When I made it through into China, I tried to visit Barkham (Maerkhang), but I was turned back to Chengdu, from the police checkpoint to Maerkhang! I had been on the bus for more than 19 hours with no dinner and breakfast, and that too on a very bad road, and they wanted me to go back to Chengdu!
Upon my arrival back in Chengdu, I was visited by people from your Department, whom I initially thought were from PSB, to hassle me, a mere tourist and a pilgrim. They told me that they were from "Foreign Relations Department's main office in Chengdu." My passport was looked at and every major aspect about my life - birthplace, parents, marital status, job, travel plans, and so on - was questioned! And all this only because they were doing it for my "safety" ("We are here for your safety"!). I was asked about my views on the recent protests in Lhasa and Tibet ("Who do you think is responsible for the recent troubles in Lhasa?"). I was asked about my views on the Olympics. At the same time they apologized for the hardship I experienced in being turned back from Maerkhang - they told me it was a mistake from the part of the local police at the checkpoint. At the same time I was told that I was welcome for visits into Lhasa (Tibet) and other parts of Tibet, such as Maerkhang.
Which part of your department's doublespeak I should believe in? If you are concerned about my safety and if you really want to welcome me into Tibet and China, why did you dig into every major aspect of my life? As I said at the time, in the free world people are not hassled and interrogated for being a mere tourist and a pilgrim. In an Olympic year when there should be more visitors welcomed and allowed to enjoy freely in the country, with no constant monitoring and hassles from the officials, China seems to be doing the opposite! As I said at my interrogation, His Holiness the Dalai Lama supports the Beijing Olympics - His Holiness has so recently said openly in a talk to many thousands of Australians that He supports the Beijing Olympics. As I said at the same interrogation, when the earthquake struck Sichuan, Tibetans abroad in Australia, Canada, the United states, and in many parts of world donated money and said prayers. Upon saying this, the interrogators said to me "We thank-you all for that."
As your department is a part of China, I hope China truly feels appreciative of His Holiness the Dalai Lama’s peaceful and honest approach, and understands the genuine sympathy and support Tibetans everywhere have shown to the Chinese people post-earthquake.
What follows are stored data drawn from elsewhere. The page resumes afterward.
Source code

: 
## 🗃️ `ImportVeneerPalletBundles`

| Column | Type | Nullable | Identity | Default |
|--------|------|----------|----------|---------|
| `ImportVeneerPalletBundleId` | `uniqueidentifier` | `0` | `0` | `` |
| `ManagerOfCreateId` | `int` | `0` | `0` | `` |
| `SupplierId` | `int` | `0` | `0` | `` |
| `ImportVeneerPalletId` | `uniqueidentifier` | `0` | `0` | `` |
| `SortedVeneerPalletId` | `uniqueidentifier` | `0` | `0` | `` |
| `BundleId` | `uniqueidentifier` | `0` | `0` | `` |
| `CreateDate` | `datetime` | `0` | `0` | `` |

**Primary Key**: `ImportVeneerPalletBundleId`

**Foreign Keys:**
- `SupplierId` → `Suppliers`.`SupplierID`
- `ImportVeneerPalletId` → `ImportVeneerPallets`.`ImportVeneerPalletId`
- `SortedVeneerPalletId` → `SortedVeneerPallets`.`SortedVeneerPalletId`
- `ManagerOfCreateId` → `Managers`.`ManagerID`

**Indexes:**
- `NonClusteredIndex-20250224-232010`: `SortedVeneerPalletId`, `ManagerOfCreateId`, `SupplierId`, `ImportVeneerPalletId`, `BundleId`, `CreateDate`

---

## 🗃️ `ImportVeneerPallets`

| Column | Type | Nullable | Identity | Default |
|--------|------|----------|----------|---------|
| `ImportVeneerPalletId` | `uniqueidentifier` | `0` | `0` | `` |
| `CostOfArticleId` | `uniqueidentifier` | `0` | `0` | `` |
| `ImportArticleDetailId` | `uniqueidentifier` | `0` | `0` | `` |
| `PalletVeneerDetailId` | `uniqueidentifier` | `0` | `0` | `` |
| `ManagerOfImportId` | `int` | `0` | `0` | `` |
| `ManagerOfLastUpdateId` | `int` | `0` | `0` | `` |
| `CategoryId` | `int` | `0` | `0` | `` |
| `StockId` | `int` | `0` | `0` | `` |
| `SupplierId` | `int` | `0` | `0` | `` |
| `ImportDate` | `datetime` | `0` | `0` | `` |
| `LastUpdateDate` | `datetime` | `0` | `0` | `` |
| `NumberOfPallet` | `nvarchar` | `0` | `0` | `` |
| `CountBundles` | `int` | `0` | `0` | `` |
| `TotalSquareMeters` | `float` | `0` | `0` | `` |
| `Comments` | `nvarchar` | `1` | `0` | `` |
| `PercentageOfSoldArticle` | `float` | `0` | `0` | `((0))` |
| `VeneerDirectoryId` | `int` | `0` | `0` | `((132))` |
When coming down from Kangding to Chengdu, the police at the main Toll-gate into Chengdu stops every vehicle with Tibetan driver and/or Tibetan passengers, while letting through all other vehicles. The car I was in was also stopped and we were asked to get out and stand in the open, to be stared at by all the passing motorists. Is this the way your government makes the minorities feel happy? Is this the way you treat the Tibetans?
When I was leaving China, even after my passport had been stamped cleared at the Immigration counter (Chengdu airport), a senior Immigration (PSB) personnel shouted at me to come aside and took my passport and went from one cubicle side-office to another, trying to bring the matter of a Tibetan traveller to the notice of a farther higher levels of officials! I protested the discrimination and told them I was a legal traveller with valid visa. I said I didn't feel welcome and that this was going to leave on me a very bitter impression of China.
As you can see from all these details, I was mistreated throughout my time in China- at the entry, during the stay, and at the departure.
I write this to make it a formal Letter of Complaint to your Government, and with the understanding that your Government treats Tibetans fairly, leave all travellers hassle-free, and that through such approach a genuine happiness prevails throughout Tibet and China.